Kingston Technology Inc. is working its way up the global leaderboard in a key product category that has vastly improved the performance of personal and corporate computers.

The Fountain Valley-based company holds the No. 2 position in solid-state drive channel shipments, behind only giant Samsung, according to a new report by market tracker Forward Insights in Ontario, Canada.

Kingston, the second largest private company in Orange County, with sales of $6.6 billion last year, had a 16% share of the SSD market in 2016. Samsung, the world’s largest consumer electronics manufacturer, is the segment leader with a 21% share, according to Forward Insights’ first annual tally of SSDs sold through the channel, or after-market through distributors, resellers, retailers, system builders and IT providers.

Global SSD shipments topped 63 million units last year.

“We’re shooting to reach the top,” Kingston SSD business manager Ariel Perez told the Business Journal.

SSDs use chips to store and transfer data and are becoming more popular in consumer products, such as ultrabooks and notebooks, and in industrial devices, such as automated manufacturing equipment, kiosks and video surveillance systems.

They are gradually replacing hard drives, which use spinning disks, in corporate networks due to their higher performance, reliability and longer battery life.

Kingston aims to build on the momentum from last year, when it grew SSD shipments about 15% to nearly 12 million units.

Its recipe for success incorporates several ingredients—some out of its control.

The company has been helped by the declining cost of SSDs over the last few years, which has brought affordability to a much broader audience, particularly in developing economies in Asia, Russia, Latin America and China. Kingston has also leveraged its deep supply chain across the globe and its reach in the consumer channel through its USB and flash card business, “which really helped us accelerate our efforts in SSDs,” Perez said.

Kingston is the world’s largest memory products maker for computers and consumer electronics.

A Private History

John Tu and David Sun established the company in October 1987 after leaving Irvine-based computer maker AST Research.

The duo had just lost millions in the 1987 stock market crash and “were totally broke,” Tu said in a 2012 interview for Kingston’s 25th anniversary.

In 1996 they sold 80% of the company to Japan-based Softbank Corp. for $1.5 billion, briefly trading its privately held status for public access on the Tokyo Stock Exchange.

They bought the company back at a steep discount three years later, took it private and built it into a global leader. Tu and Sun have always championed the company’s privacy and their own—rarely granting interviews or making public appearances, despite their philanthropic endeavors.

Memory Market

Kingston shipped its first SSD geared for corporate users in January 2009 when the cost of an 80-gigabyte drive was upwards of $600. The marketing message to potential clients at the time centered on extending the life of existing notebooks and desktops for a few more years with a simple upgrade over hard drives rather than refreshing an entire fleet of PCs at a steep price.

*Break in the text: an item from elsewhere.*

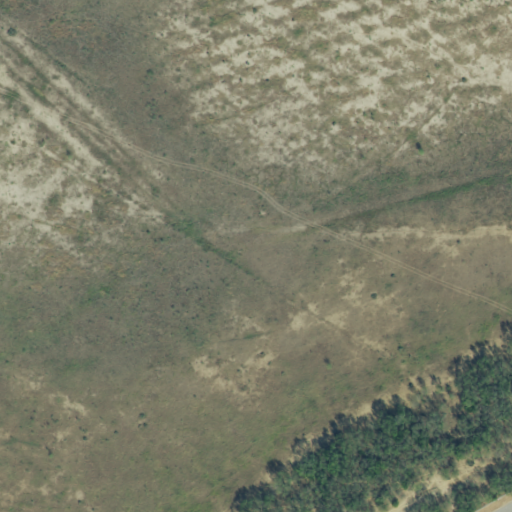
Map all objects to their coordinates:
road: (511, 511)
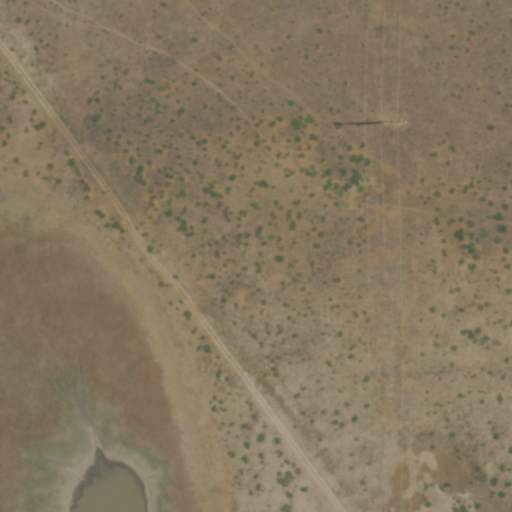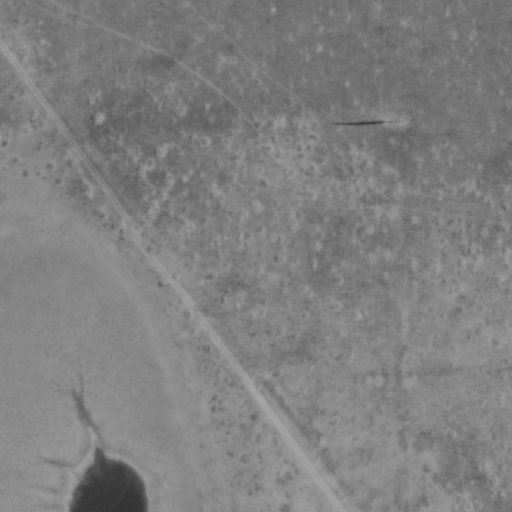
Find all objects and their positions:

Today the cost of a gigabyte of storage is under $1 in many cases, and in some instances as little as 50 cents as chipmakers have improved processes, yields and scale over time. Ironically, those technological enhancements are now crimping global supply in NAND flash, the most popular rewritable memory chip used in USB drives, cameras, iPods, smartphones, tablets and other devices.

Big NAND chipmakers, such as Samsung, Intel and Toshiba, have exhausted the current standard of stacked 2-D wafer production and are in the midst of a transition to 3-D wafer production that increases chip density.

Demand has been fueled by the proliferation of mobile devices and other electronics that has taxed base memory components as they consume more data. That has limited NAND supply to Kingston for more than a year.

“Our growth would have been even stronger if we were in a time of steady supply,” Perez said. “There’s so much demand for flash.”